Your job is to copy all the entries precisely as they stand.

Data extract START

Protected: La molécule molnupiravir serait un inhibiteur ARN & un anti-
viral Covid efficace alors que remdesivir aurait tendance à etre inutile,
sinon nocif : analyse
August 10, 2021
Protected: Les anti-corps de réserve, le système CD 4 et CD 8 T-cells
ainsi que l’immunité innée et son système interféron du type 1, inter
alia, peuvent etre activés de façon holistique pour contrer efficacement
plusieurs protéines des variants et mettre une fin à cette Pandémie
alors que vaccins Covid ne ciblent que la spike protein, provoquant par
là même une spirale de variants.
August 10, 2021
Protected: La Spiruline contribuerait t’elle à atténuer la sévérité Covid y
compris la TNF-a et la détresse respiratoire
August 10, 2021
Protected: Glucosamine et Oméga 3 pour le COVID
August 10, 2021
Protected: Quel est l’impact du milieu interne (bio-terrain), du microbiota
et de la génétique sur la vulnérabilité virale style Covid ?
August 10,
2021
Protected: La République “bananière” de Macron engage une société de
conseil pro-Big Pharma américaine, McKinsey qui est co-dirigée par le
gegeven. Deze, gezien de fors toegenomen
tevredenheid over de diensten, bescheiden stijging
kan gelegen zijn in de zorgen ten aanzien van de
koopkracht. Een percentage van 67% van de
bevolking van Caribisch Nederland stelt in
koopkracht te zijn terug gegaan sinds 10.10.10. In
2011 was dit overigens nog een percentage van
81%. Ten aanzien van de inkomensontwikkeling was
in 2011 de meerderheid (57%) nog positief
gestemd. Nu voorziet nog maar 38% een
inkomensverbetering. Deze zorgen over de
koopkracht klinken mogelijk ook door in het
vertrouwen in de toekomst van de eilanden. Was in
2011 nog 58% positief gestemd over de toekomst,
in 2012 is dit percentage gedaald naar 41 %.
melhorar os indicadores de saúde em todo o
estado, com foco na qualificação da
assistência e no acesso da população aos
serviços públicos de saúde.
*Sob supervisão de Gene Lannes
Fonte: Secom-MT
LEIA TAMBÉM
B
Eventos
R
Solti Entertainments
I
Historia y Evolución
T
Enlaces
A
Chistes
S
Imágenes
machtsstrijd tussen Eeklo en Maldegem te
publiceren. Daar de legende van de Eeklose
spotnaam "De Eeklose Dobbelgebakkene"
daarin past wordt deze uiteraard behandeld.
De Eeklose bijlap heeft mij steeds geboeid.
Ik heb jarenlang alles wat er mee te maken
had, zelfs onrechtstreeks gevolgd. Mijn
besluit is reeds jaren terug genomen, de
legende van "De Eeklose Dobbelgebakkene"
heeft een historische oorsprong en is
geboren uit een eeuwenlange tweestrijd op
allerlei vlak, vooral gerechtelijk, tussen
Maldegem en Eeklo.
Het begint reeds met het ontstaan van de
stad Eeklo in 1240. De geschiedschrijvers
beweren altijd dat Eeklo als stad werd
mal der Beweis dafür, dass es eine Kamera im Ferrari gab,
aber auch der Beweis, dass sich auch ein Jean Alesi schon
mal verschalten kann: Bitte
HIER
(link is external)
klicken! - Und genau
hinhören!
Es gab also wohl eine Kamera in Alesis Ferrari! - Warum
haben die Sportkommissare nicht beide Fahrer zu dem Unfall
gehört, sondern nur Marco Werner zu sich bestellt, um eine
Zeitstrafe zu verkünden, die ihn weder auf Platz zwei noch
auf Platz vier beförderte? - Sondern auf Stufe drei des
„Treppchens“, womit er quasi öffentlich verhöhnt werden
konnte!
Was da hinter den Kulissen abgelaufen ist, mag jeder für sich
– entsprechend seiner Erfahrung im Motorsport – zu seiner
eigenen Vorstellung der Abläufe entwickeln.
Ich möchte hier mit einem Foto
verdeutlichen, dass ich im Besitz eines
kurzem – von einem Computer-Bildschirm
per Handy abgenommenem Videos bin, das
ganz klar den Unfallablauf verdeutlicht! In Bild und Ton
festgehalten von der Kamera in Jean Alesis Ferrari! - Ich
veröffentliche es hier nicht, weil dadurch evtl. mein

Data extract END

- **Answer to this task**
Protected: La molécule molnupiravir serait un inhibiteur ARN & un anti-
viral Covid efficace alors que remdesivir aurait tendance à etre inutile,
sinon nocif : analyse
August 10, 2021
Protected: Les anti-corps de réserve, le système CD 4 et CD 8 T-cells
ainsi que l’immunité innée et son système interféron du type 1, inter
alia, peuvent etre activés de façon holistique pour contrer efficacement
plusieurs protéines des variants et mettre une fin à cette Pandémie
alors que vaccins Covid ne ciblent que la spike protein, provoquant par
là même une spirale de variants.
August 10, 2021
Protected: La Spiruline contribuerait t’elle à atténuer la sévérité Covid y
compris la TNF-a et la détresse respiratoire
August 10, 2021
Protected: Glucosamine et Oméga 3 pour le COVID
August 10, 2021
Protected: Quel est l’impact du milieu interne (bio-terrain), du microbiota
et de la génétique sur la vulnérabilité virale style Covid ?
August 10,
2021
Protected: La République “bananière” de Macron engage une société de
conseil pro-Big Pharma américaine, McKinsey qui est co-dirigée par le
gegeven. Deze, gezien de fors toegenomen
tevredenheid over de diensten, bescheiden stijging
kan gelegen zijn in de zorgen ten aanzien van de
koopkracht. Een percentage van 67% van de
bevolking van Caribisch Nederland stelt in
koopkracht te zijn terug gegaan sinds 10.10.10. In
2011 was dit overigens nog een percentage van
81%. Ten aanzien van de inkomensontwikkeling was
in 2011 de meerderheid (57%) nog positief
gestemd. Nu voorziet nog maar 38% een
inkomensverbetering. Deze zorgen over de
koopkracht klinken mogelijk ook door in het
vertrouwen in de toekomst van de eilanden. Was in
2011 nog 58% positief gestemd over de toekomst,
in 2012 is dit percentage gedaald naar 41 %.
melhorar os indicadores de saúde em todo o
estado, com foco na qualificação da
assistência e no acesso da população aos
serviços públicos de saúde.
*Sob supervisão de Gene Lannes
Fonte: Secom-MT
LEIA TAMBÉM
B
Eventos
R
Solti Entertainments
I
Historia y Evolución
T
Enlaces
A
Chistes
S
Imágenes
machtsstrijd tussen Eeklo en Maldegem te
publiceren. Daar de legende van de Eeklose
spotnaam "De Eeklose Dobbelgebakkene"
daarin past wordt deze uiteraard behandeld.
De Eeklose bijlap heeft mij steeds geboeid.
Ik heb jarenlang alles wat er mee te maken
had, zelfs onrechtstreeks gevolgd. Mijn
besluit is reeds jaren terug genomen, de
legende van "De Eeklose Dobbelgebakkene"
heeft een historische oorsprong en is
geboren uit een eeuwenlange tweestrijd op
allerlei vlak, vooral gerechtelijk, tussen
Maldegem en Eeklo.
Het begint reeds met het ontstaan van de
stad Eeklo in 1240. De geschiedschrijvers
beweren altijd dat Eeklo als stad werd
mal der Beweis dafür, dass es eine Kamera im Ferrari gab,
aber auch der Beweis, dass sich auch ein Jean Alesi schon
mal verschalten kann: Bitte
HIER
(link is external)
klicken! - Und genau
hinhören!
Es gab also wohl eine Kamera in Alesis Ferrari! - Warum
haben die Sportkommissare nicht beide Fahrer zu dem Unfall
gehört, sondern nur Marco Werner zu sich bestellt, um eine
Zeitstrafe zu verkünden, die ihn weder auf Platz zwei noch
auf Platz vier beförderte? - Sondern auf Stufe drei des
„Treppchens“, womit er quasi öffentlich verhöhnt werden
konnte!
Was da hinter den Kulissen abgelaufen ist, mag jeder für sich
– entsprechend seiner Erfahrung im Motorsport – zu seiner
eigenen Vorstellung der Abläufe entwickeln.
Ich möchte hier mit einem Foto
verdeutlichen, dass ich im Besitz eines
kurzem – von einem Computer-Bildschirm
per Handy abgenommenem Videos bin, das
ganz klar den Unfallablauf verdeutlicht! In Bild und Ton
festgehalten von der Kamera in Jean Alesis Ferrari! - Ich
veröffentliche es hier nicht, weil dadurch evtl. mein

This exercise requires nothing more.